Cemetery Man () is a 1994 horror film directed by Michele Soavi and starring Rupert Everett, François Hadji-Lazaro and Anna Falchi. It was produced by Tilde Corsi, Gianni Romoli and Soavi and based on the novel Dellamorte Dellamore by Tiziano Sclavi. Everett plays a beleaguered caretaker of a small Italian cemetery, who searches for love while defending himself from dead people who keep rising again. It is an international co-production between Italy, France, and Germany.
The Latin inscription over the Buffalora Cemetery gate reads RESURRECTURIS ("For those who will rise again"), and indeed, some people rise from their graves as aggressive zombies within seven nights following their deaths. Dellamorte destroys these creatures, which he calls "Returners", before they overrun the town. Buffalora's mayor is so fixated on his reelection campaign that he does not register Dellamorte's pleas for an investigation. Being an outcast in the village and almost illiterate, Dellamorte does not want to lose his job. He opens up to his only friend, Franco, a municipal clerk, but does not file the paperwork to get assistance. He explains, "It's easier just to shoot them."
At a funeral, Dellamorte falls in love with the young widow of a rich, elderly man. She is won over when Dellamorte tells her about the ossuary, which she adores. While consummating their relationship by her late husband's grave, the undead partner arises and bites her. She seems to die, but the coroner claims it was a heart attack. Fearing the worst, Dellamorte stays near her corpse, and shoots her when she rises.
Gnaghi becomes infatuated with the mayor's teen daughter, Valentina, but she is tragically decapitated in a motorcycle accident. Undeterred, Gnaghi digs up her reanimated head and begins an innocent romance. The relationship is cut short, however, when the mayor finds out and Valentina rips out his throat with her teeth, forcing Dellamorte to shoot her. The young widow also rises again, causing Dellamorte to believe she was not really a zombie when he first shot her, in which case it was he who killed her.

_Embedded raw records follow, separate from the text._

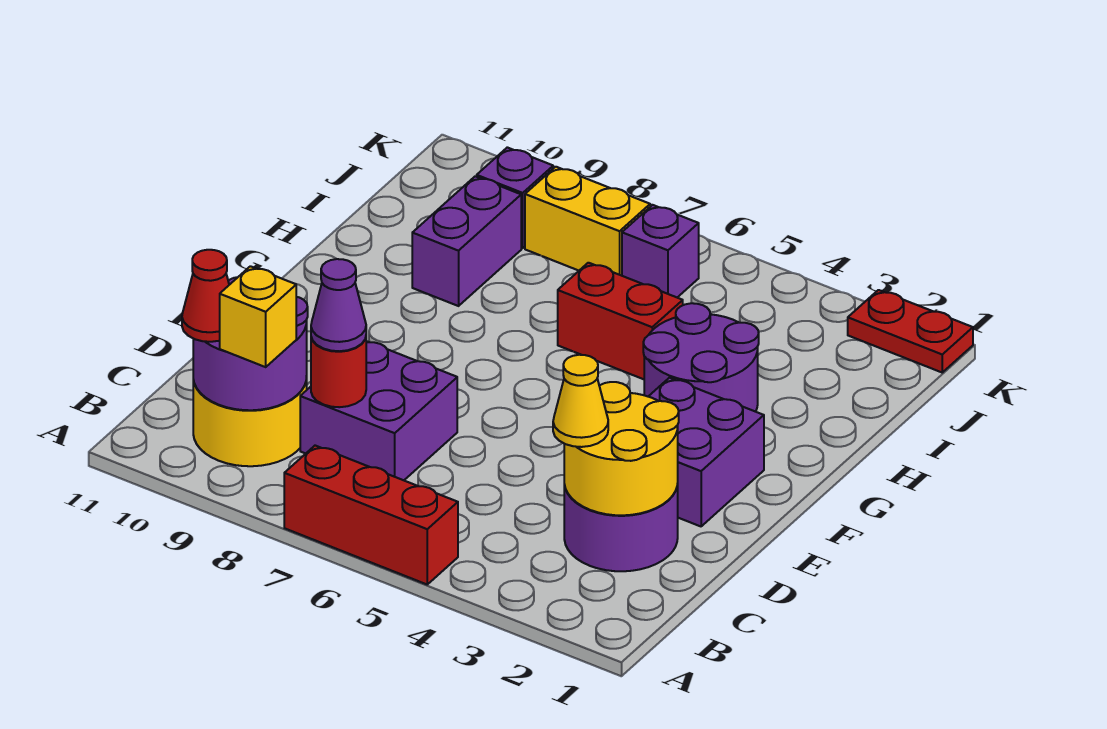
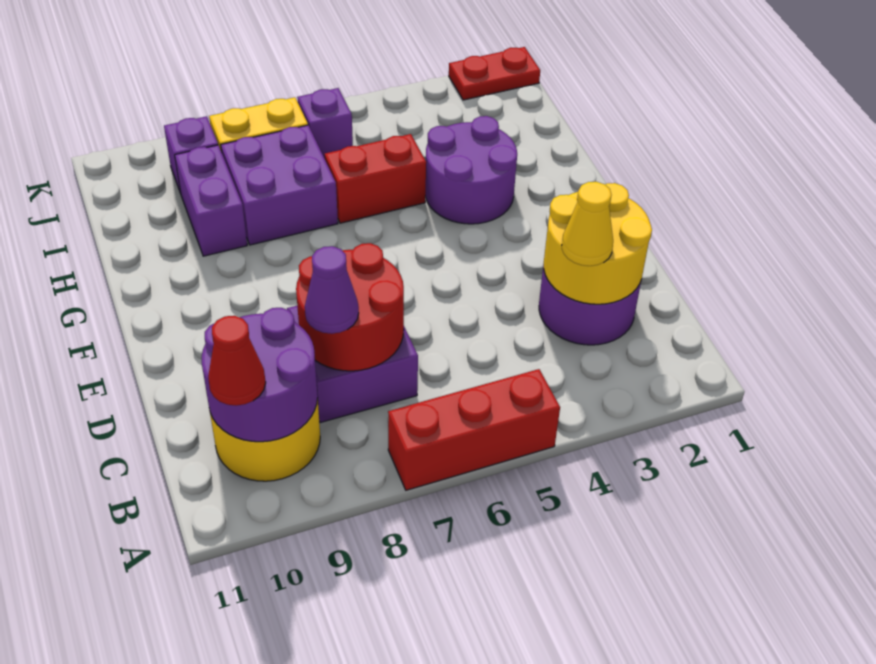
yellow 1x1 brick [220,266,296,367] -> none
red 1x1 round brick [311,337,366,407] -> red 2x2 round brick [296,243,404,371]
purple 2x2 brick [648,378,764,526] -> purple 2x2 brick moved to [221,125,338,245]

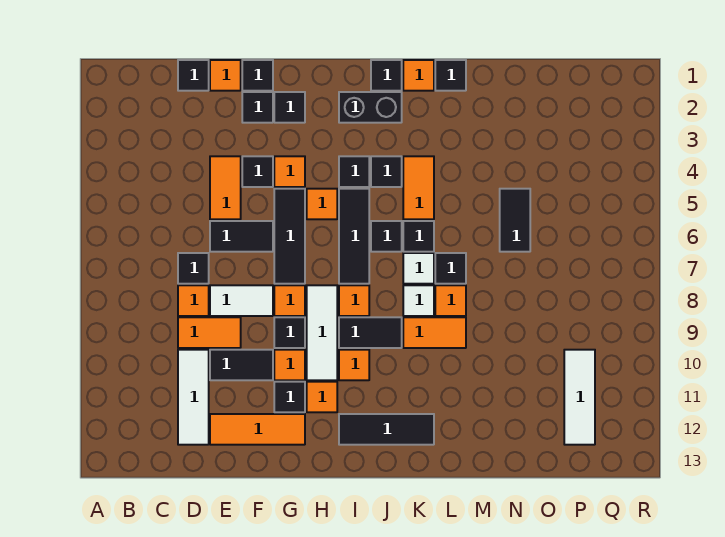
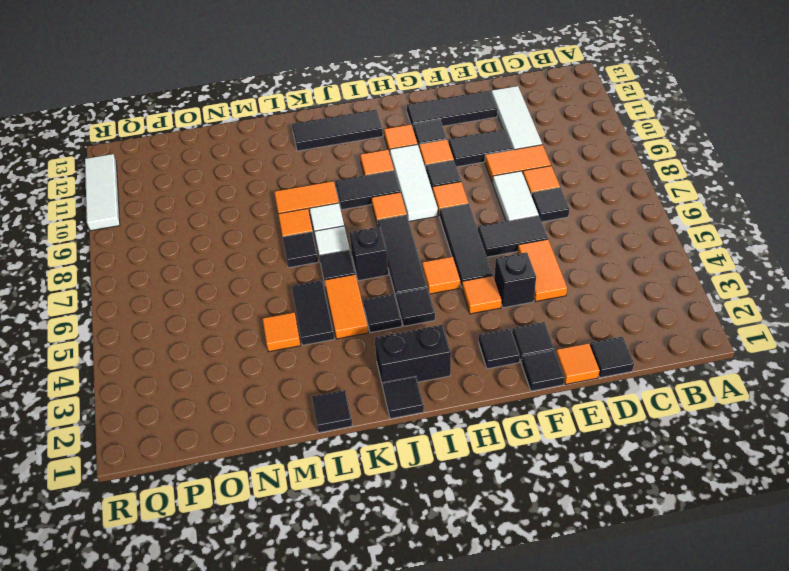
white 1x2 tile [210,285,273,316] -> white 1x2 tile turned to [493,171,539,221]
orange 1x3 tile [210,414,305,445] -> black 1x3 tile [407,91,497,127]
black 1x1 tile [242,156,273,187] -> black 1x1 brick [495,252,536,308]
black 1x1 tile [371,221,402,252] -> black 1x1 brick [350,227,388,281]
orange 1x1 tile [403,60,434,91] -> orange 1x1 tile moved to [263,312,301,352]
black 1x2 tile [500,189,530,252] -> black 1x2 tile moved to [292,280,335,345]
white 1x3 tile [564,350,595,445] -> white 1x3 tile moved to [85,154,120,231]

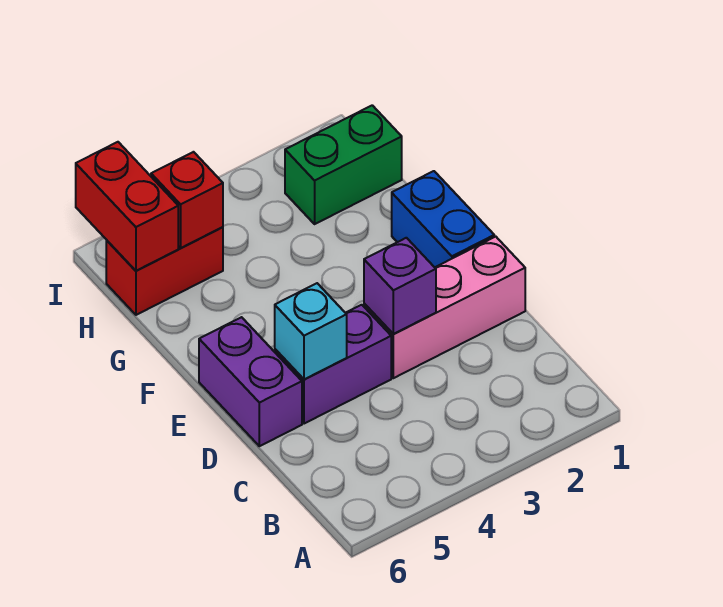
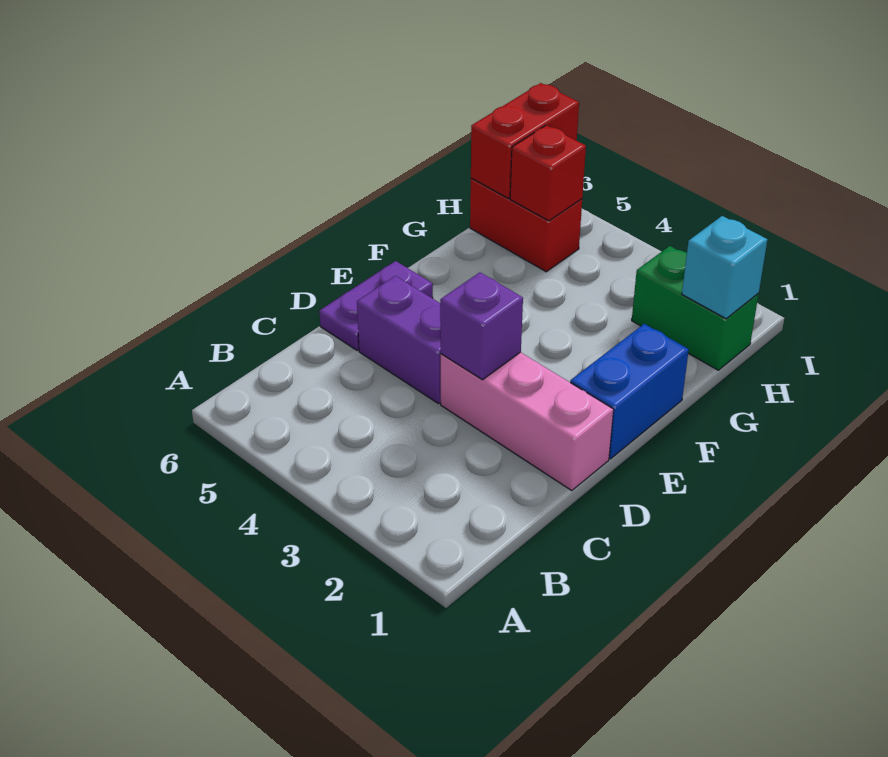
cyan 1x1 brick [275,283,347,379] -> cyan 1x1 brick moved to [682,216,768,319]
purple 1x2 brick [199,317,302,446] -> purple 1x2 plate [319,261,433,350]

He plummets into a depression and is visited by the leering figure of Death, who tells him to "Stop killing the dead" and suggests shooting the living instead.
Dellamorte encounters two more unnamed women, identical in appearance to his now-dead lover. The first is an assistant to the new mayor. She confesses to Dellamorte that she is terrified of sexual penetration, so Dellamorte demands to have his penis removed by the local doctor. Refusing to do so, the doctor instead gives him an injection to induce temporary impotence. Meanwhile, the woman, following being raped by and falling in love with her employer, has lost her phobia. She plans to marry her rapist and discards the cemetery man.
His grip on reality slipping, Dellamorte heads into town at night and kills the punks who have made fun of him for years. He encounters a third manifestation of the woman he loves, and they go to bed together, but when he later learns she is a prostitute, he kills her and two other women by setting their house on fire. Franco is accused of these murders after killing his wife and child, and attempts suicide. Dellamorte goes to visit Franco in the hospital. Sitting by the hospital bed, he casually murders a nun, a nurse, and a doctor. Franco claims to not recognize him. Distraught and confused, Dellamorte screams out a confession, but is ignored.
Gnaghi and Dellamorte pack up their car and leave Buffalora. Gnaghi's head is injured when Dellamorte slams on the brakes. They exit the vehicle and walk to the edge of the road, where it drops into a chasm. Gnaghi begins to seize and collapses to the ground. Dellamorte realizes that the rest of the world does not exist. Fearing his assistant is dying, he loads a gun with two Expanding bullet to finish them both off. However, Dellamorte cannot bring himself to shoot his friend. Gnaghi wakes up, drops the gun off the cliff, and asks to be taken home, speaking clearly for the first time. Dellamorte replies: "Gna." As the credits roll, the camera zooms out to reveal the two men standing in a snowglobe.
Anchor Bay Entertainment released the film on R1 DVD in 2006 under the American title Cemetery Man. Cemetery Man page on Anchor Bay's website In May 2024, Cemetery Man was released on 4K-UHD and Blu-ray by boutique distributor Severin Films.
Director Martin Scorsese called Dellamorte Dellamore one of the best Italian films of the 1990s. "Michele Soavi - Filmography", New York Times
The band Slipknot directly sampled the line "I haven't got time for the living" in their song "Diluted" on their 1999 album, Slipknot.